IDXChannel - Krisis listrik Bangladesh terpantau semakin parah. Negara ini kemungkinan akan mengalami pemadaman listrik selama dua pekan ke depan.
Pemadaman listrik ini berpotensi mengganggu aktivitas warga dan bisnis ekspor pakaian dari negara tersebut.
Bangladesh mengalami konsumsi listrik yang lebih tinggi karena kenaikan suhu ekstrem.
Negara tersebut diketahui menderita kekurangan listrik yang parah sejak April karena gelombang panas yang membuat melonjaknya permintaan listrik dan topan mematikan yang memutus pasokan gas alam untuk pembangkit.
Bangladesh menutup pembangkit listrik utama pada Senin (5/6/2023) karena penundaan impor batu bara. Hal ini disebabkan karena khambatan cadangan devisa di negara tersebut.
Pembangkit Listrik Tenaga Panas Payra dengan kapasitas 1.320 megawatt listrik, telah ditutup karena kekurangan bahan bakar berupa batu bara.
Direktur proyek pembangkit listrik tersebut, Shah Golam Mowla mengatakan, pengiriman sekitar 37 ribu ton batu bara dijadwalkan tiba pada 25 Juni.
Dia menambahkan, bank sentral telah memberikan dukungan sebesar 100 juta dolar AS untuk impor batu bara.
Ekspor Garmen Bisa Terancam
Berdasarkan laporan Al Jazeera, Senin (5/6/2023) pemadaman listrik ini berpotensi mengancam sektor pakaian jadi Bangladesh.
Diketahui bahwa Bangladesh merupakan pemasok utama untuk perusahaan kelas dunia seperti Walmart, Gap Inc, H&M, VF Corp, American Eagle Outfitters, hingga Zara.
Saat ini, Bangladesh adalah pengekspor garmen terbesar kedua di dunia di mana sektor Ready-Made Garments (RMG) menyumbang 84% dari ekspornya. Oleh karena itu, industri ini sangat penting sebagai penghasil utama cadangan devisa negara.
Kesuksesan ekonomi Bangladesh selama ini ditopang oleh RMG dan menghasilkan lebih dari 10% produk domestik bruto (PDB) dan mempekerjakan sekitar 4,4 juta pekerja.
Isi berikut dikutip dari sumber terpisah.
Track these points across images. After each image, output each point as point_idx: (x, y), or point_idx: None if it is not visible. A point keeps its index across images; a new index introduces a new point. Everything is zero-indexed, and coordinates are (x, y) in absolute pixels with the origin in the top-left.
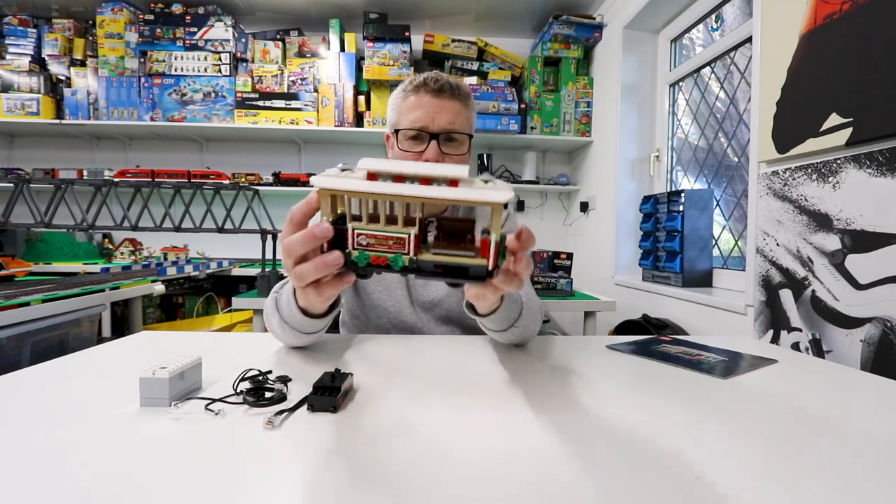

Pada 2021, nilai ekspor RMG Bangladesh bahkan mencapai USD31,46 miliar. (Lihat grafik di bawah ini.)
Adapun data terbaru menunjukkan ekspor garmen siap pakai (RMG) Bangladesh meningkat sebesar 12,17% menjadi USD35,252 miliar dalam sembilan bulan pertama tahun fiskal 2022-23 (Juli-Juni).
Angka ini meningkat dibandingkan dengan ekspor sebesar USD31,428 miliar pada Juli-Maret 2022, berdasarkan data yang dirilis oleh Export Promotion Bureau (EPB).
Namun, krisis saat ini berpotensi memperburuk kinerja industri ini. Banyak pabrik telah melaporkan penurunan produksi hingga 50% sejak pertengahan 2022 lalu.
Hal ini disebabkan oleh pemadaman listrik harian, yang berlangsung rata-rata sekitar tiga jam dan telah menjadi salah satu kontributor utama tren ini.
Di sektor RMG, pabrik harus berurusan dengan pasokan listrik yang terputus-putus dengan mengandalkan generator agar unit pencelupan dan pencucian tetap berfungsi.
Perusahaan harus merogoh kocek ekstra untuk menggunakan generator diesel yang tiga sampai empat kali lebih mahal dan pada akhirnya meningkatkan biaya produksi mereka.